[Stored data entries]
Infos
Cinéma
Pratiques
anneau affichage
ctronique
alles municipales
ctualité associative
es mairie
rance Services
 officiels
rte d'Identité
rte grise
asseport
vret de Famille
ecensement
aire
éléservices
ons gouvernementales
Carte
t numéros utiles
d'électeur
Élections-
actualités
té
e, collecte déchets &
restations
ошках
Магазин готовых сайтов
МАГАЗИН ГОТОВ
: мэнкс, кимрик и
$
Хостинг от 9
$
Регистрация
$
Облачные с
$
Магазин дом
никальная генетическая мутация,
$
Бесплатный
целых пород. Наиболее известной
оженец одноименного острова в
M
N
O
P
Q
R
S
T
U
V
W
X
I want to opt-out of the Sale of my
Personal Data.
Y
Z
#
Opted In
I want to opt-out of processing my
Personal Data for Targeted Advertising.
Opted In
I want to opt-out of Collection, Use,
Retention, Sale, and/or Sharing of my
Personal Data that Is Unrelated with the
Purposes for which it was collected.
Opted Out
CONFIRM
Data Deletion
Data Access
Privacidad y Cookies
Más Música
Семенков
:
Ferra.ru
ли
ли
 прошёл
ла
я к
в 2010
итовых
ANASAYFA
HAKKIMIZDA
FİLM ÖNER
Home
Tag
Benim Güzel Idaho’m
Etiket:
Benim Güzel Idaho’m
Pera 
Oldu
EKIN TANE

TASK DESCRIPTION -> Whenever the string "Sale" shows up in a line of the records, copy that line.

ANSWER TO THE EXERCISE ->
I want to opt-out of the Sale of my
Retention, Sale, and/or Sharing of my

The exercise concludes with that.